* TASK ITEM *
Reproduce the data exactly and drop any pictures it holds.

* DATASET RECORDS *
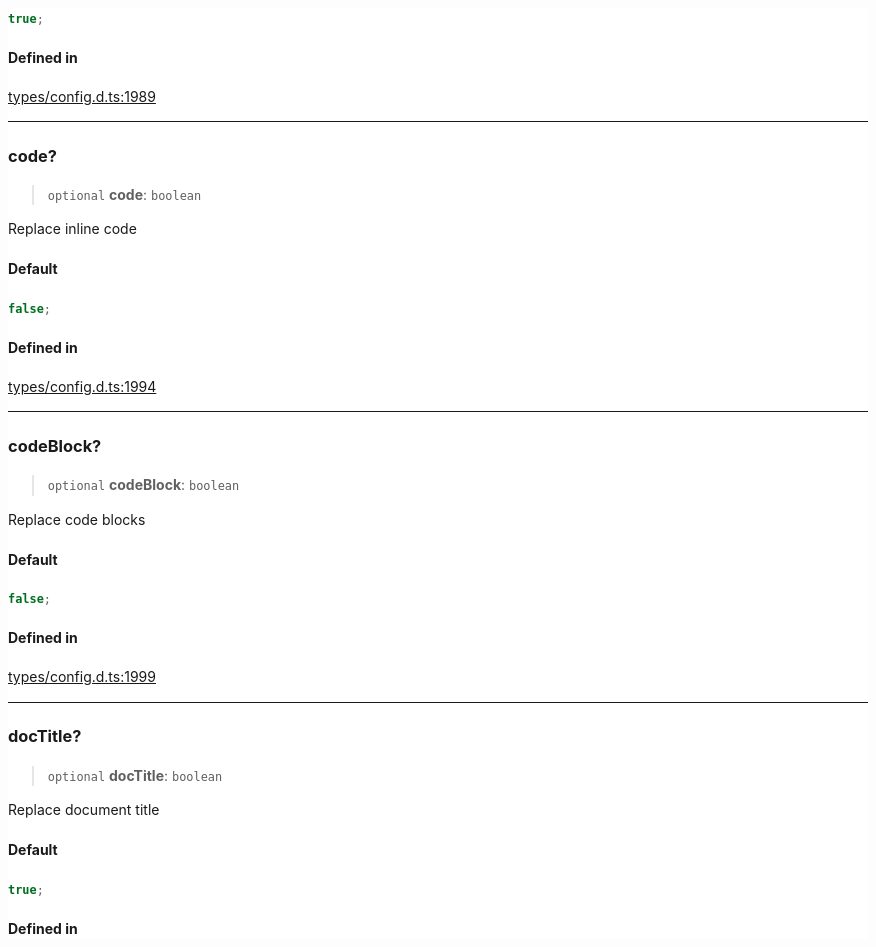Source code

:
 ```ts
true;
```

#### Defined in

[types/config.d.ts:1989](https://github.com/siyuan-note/petal/tree/main/types/config.d.ts#L1989)

---

### code?

> `optional` **code**: `boolean`

Replace inline code

#### Default

```ts
false;
```

#### Defined in

[types/config.d.ts:1994](https://github.com/siyuan-note/petal/tree/main/types/config.d.ts#L1994)

---

### codeBlock?

> `optional` **codeBlock**: `boolean`

Replace code blocks

#### Default

```ts
false;
```

#### Defined in

[types/config.d.ts:1999](https://github.com/siyuan-note/petal/tree/main/types/config.d.ts#L1999)

---

### docTitle?

> `optional` **docTitle**: `boolean`

Replace document title

#### Default

```ts
true;
```

#### Defined in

* THE COMPLETED TASK *
Source code

:
 ```ts
true;
```

#### Defined in

[types/config.d.ts:1989](https://github.com/siyuan-note/petal/tree/main/types/config.d.ts#L1989)

---

### code?

> `optional` **code**: `boolean`

Replace inline code

#### Default

```ts
false;
```

#### Defined in

[types/config.d.ts:1994](https://github.com/siyuan-note/petal/tree/main/types/config.d.ts#L1994)

---

### codeBlock?

> `optional` **codeBlock**: `boolean`

Replace code blocks

#### Default

```ts
false;
```

#### Defined in

[types/config.d.ts:1999](https://github.com/siyuan-note/petal/tree/main/types/config.d.ts#L1999)

---

### docTitle?

> `optional` **docTitle**: `boolean`

Replace document title

#### Default

```ts
true;
```

#### Defined in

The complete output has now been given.